In the first nationwide study to examine long-term negative health consequences for unwed mothers, single moms were shown to have poorer health at midlife than their married counterparts. As Booster Shots reported today:
Lead author Kristi Williams, an associate professor of sociology at Ohio State University, looked at data from the National Longitudinal Survey of Youth, which followed nearly 13,000 men and women born between 1957 and 1965. Participants in the survey have been interviewed regularly over a course of about 30 years.

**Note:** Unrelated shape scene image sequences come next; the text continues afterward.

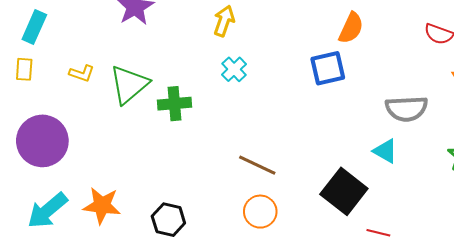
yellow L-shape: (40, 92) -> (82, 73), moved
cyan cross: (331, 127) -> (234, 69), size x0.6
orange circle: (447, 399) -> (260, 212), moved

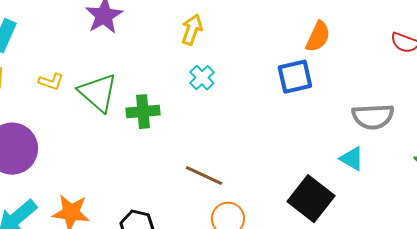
green triangle: (129, 84) -> (98, 93), turned -39
brown line: (257, 165) -> (204, 176), moved

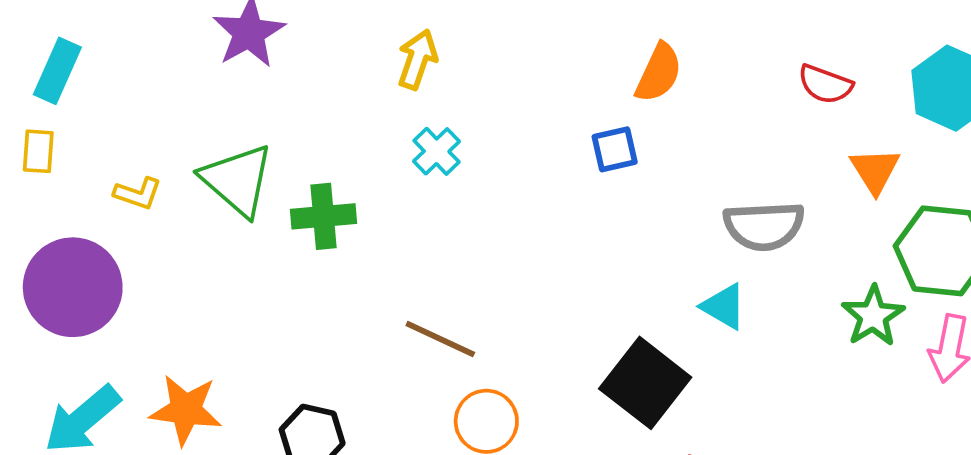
blue square: (295, 77) -> (615, 149), size x0.7
yellow L-shape: (51, 82) -> (138, 193), moved

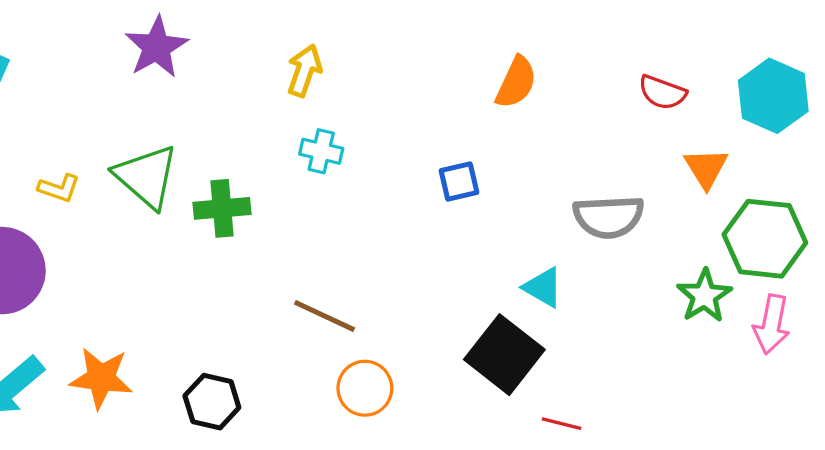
blue square: (615, 149) -> (459, 182), moved
cyan cross: (437, 151) -> (321, 151), turned -33
cyan triangle: (724, 306) -> (543, 287), moved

Among other questions, the survey asked participants to rate their health as excellent, very good, good, fair or poor. Williams and her team looked at women's self-reported health at age 40. In general - and particularly among whites and blacks - women who were unmarried when they had their first child reported worse health at age 40 than women who were married when they had their first baby. (Hispanics did not seem to have the same health troubles. This may be because they're more likely to be in marriagelike relationships and have strong family networks to help cope with parenthood, the authors said.)
An American Sociological Association release notes that later marriage generally didn't help reverse the health consequences of being unmarried when first becoming a mom. The authors also discussed their concern, given the country's growing number of single mothers, about a potential "population boom" of women with health issues:
“We are soon going to have a large population of single mothers who are entering midlife, when many health problems just begin to emerge,” Williams said. “This is a looming public health crisis that has been pretty much ignored by the public and by policymakers.”